Recently, the ubiquity of mobile devices leads to an increasing demand of public network services, e.g., WiFi hot spots.
As a part of this trend, modern transportation systems are equipped with public WiFi devices to provide Internet access for passengers as people spend a large amount of time on public transportation in their daily life.
However, one of the key issues in public WiFi spots is the privacy concern due to its open access nature.
Existing works either studied location privacy risk in human traces or privacy leakage in private networks such as cellular networks based on the data from cellular carriers.
To the best of our knowledge, none of these work has been focused on bus WiFi privacy based on large-scale real-world data.
In this paper, to explore the privacy risk in bus WiFi systems, we focus on two key questions how likely bus WiFi users can be uniquely re-identified if partial usage information is leaked and how we can protect users from the leaked information.
To understand the above questions, we conduct a case study in a large-scale bus WiFi system, which contains 20 million connection records and 78 million location records from 770 thousand bus WiFi users during a two-month period.

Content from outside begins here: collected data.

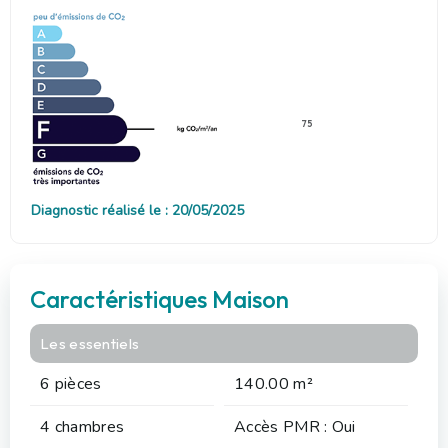
75
Diagnostic réalisé le : 20/05/2025
Caractéristiques Maison
Les essentiels
6 pièces
140.00 m²
4 chambres
Accès PMR : Oui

Technically, we design two models for our uniqueness analyses and protection, i.e., a PB-FIND model to identify the probability a user can be uniquely re-identified from leaked information;
a PB-HIDE model to protect users from potentially leaked information.
Specifically, we systematically measure the user uniqueness on users’ finger traces (i.e., connection URL and domain), foot traces (i.e., locations), and hybrid traces (i.e., both finger and foot traces).
Our measurement results reveal
(i) 97.8% users can be uniquely re-identified by 4 random domain records of their finger traces and 96.2% users can be uniquely re-identified by 5 random locations on buses;
(ii) 98.1% users can be uniquely re-identified by only 2 random records if both their connection records and locations are leaked to attackers.
Moreover, the evaluation results show
our PB-HIDE algorithm protects more than 95% users from the potentially leaked information by inserting only 1.5% synthetic records in the original dataset to preserve their data utility.